>>>>
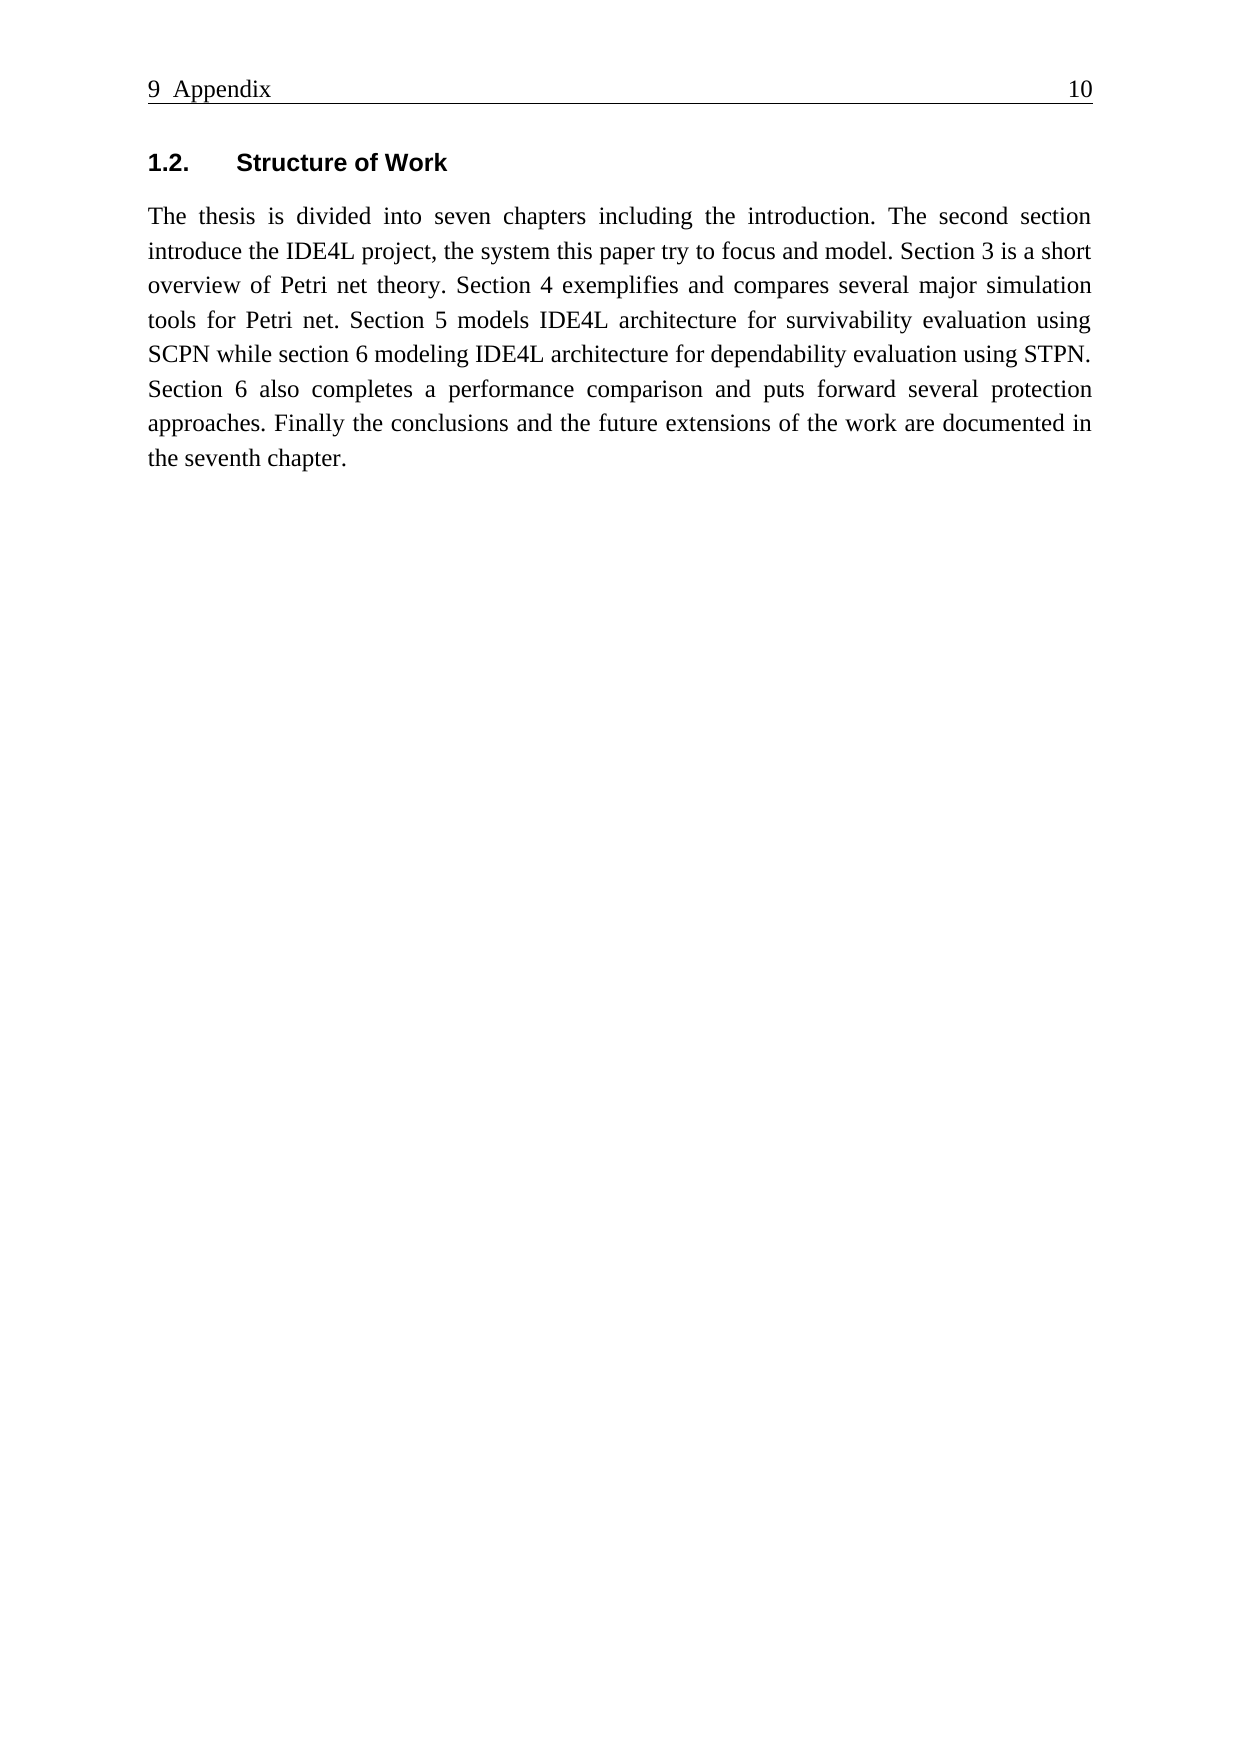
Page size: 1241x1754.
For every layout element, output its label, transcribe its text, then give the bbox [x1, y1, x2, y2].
<<<<
>>>>
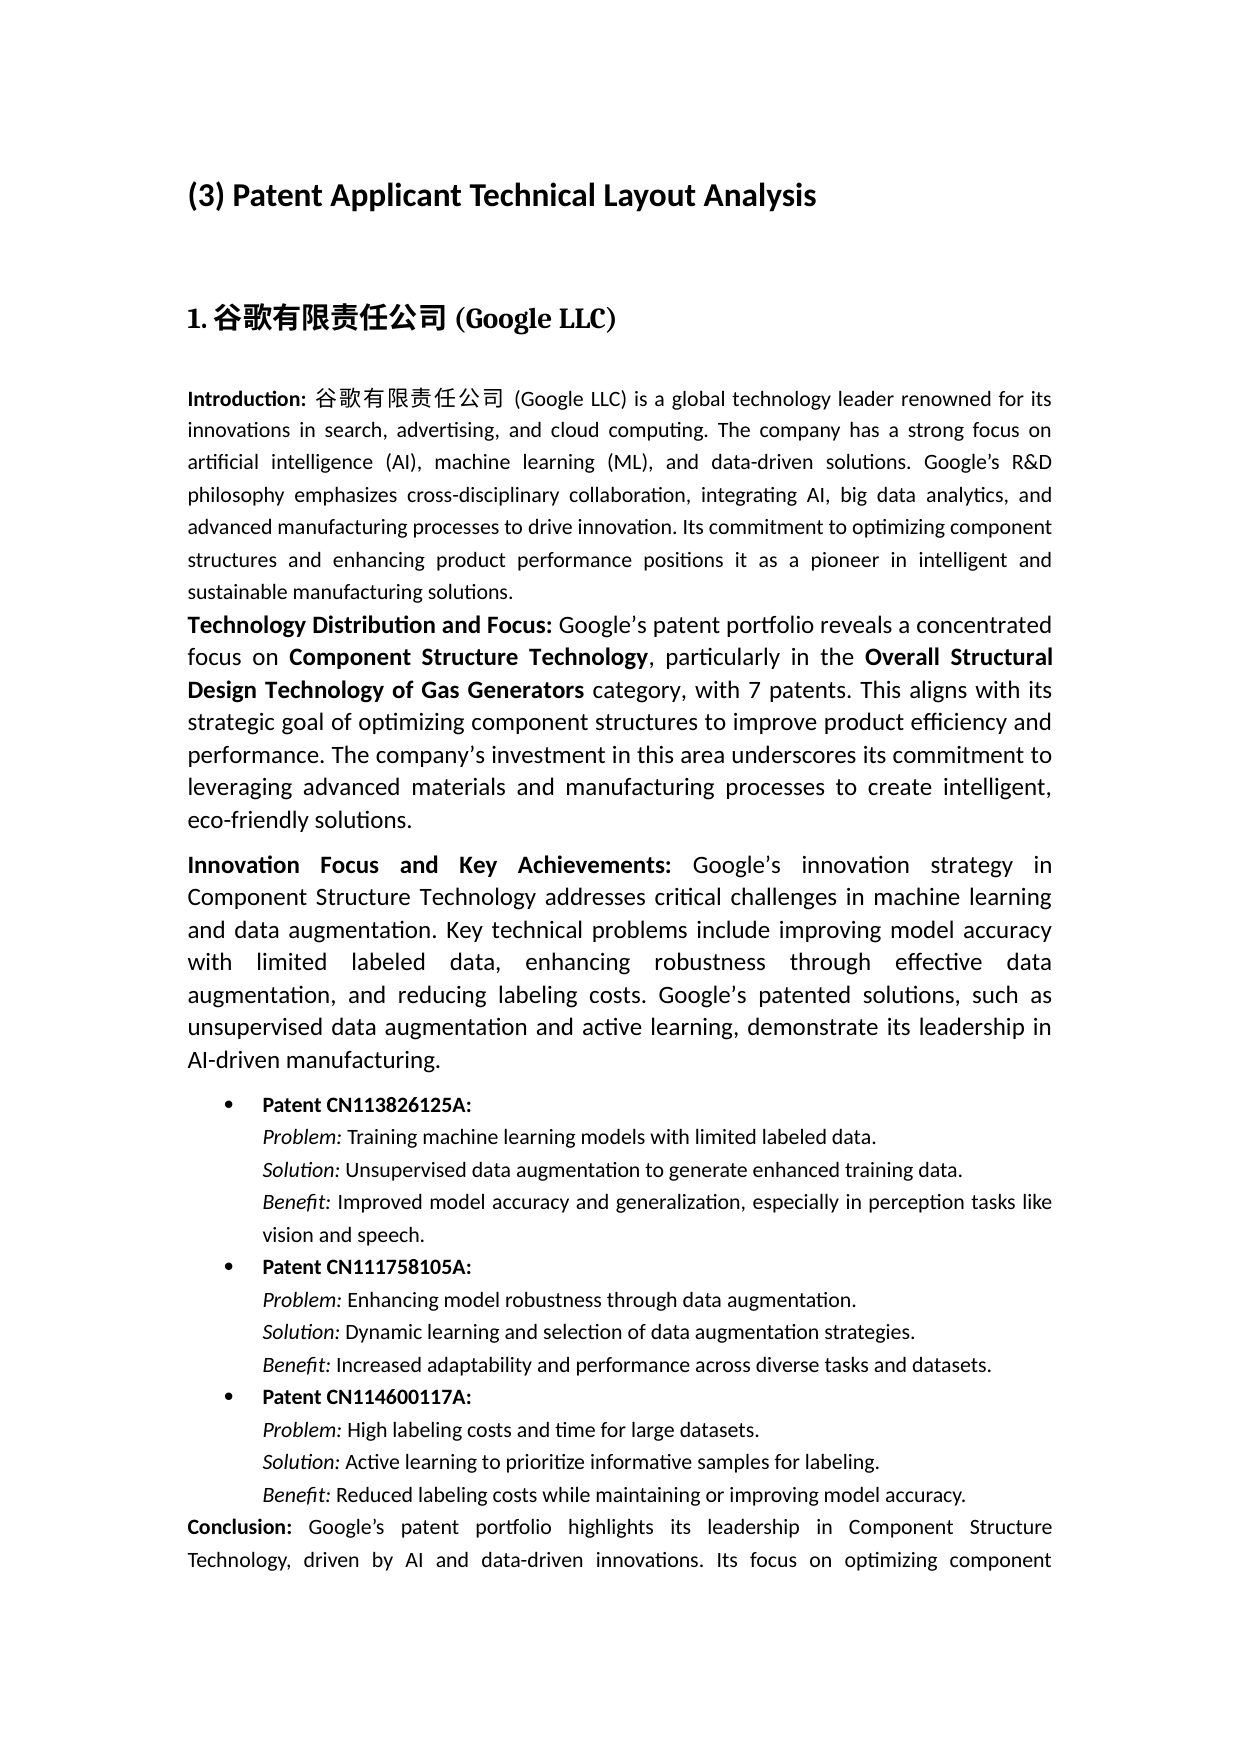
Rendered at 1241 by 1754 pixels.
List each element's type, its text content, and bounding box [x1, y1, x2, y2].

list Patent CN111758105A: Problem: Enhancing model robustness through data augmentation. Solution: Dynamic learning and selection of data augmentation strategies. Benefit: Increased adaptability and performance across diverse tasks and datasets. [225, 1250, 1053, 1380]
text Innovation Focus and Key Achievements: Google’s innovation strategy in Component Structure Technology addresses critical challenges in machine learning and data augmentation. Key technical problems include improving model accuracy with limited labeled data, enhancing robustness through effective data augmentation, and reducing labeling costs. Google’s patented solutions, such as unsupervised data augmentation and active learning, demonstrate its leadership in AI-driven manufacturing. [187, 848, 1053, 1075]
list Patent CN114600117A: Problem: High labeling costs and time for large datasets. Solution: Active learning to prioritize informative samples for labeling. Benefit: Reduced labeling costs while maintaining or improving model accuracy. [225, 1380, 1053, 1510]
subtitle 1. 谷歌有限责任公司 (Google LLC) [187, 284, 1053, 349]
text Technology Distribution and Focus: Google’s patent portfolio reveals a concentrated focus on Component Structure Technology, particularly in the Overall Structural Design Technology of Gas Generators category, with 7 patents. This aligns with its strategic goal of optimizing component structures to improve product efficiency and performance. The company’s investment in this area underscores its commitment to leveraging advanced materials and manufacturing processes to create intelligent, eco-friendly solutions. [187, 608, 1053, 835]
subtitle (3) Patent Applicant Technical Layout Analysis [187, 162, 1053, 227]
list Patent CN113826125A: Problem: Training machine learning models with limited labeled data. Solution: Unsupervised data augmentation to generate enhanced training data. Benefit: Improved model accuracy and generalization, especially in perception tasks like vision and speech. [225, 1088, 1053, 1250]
<<<<
§ Exercise objective
Your answer must consist solely of the lines above between the line holding "Page size: 1241x1754." and the line holding "For every layout", inclusive, copied exactly.

§ Response box
Page size: 1241x1754.
For every layout element, output its label, transcribe its text, then give the bbox [x1, y1, x2, y2].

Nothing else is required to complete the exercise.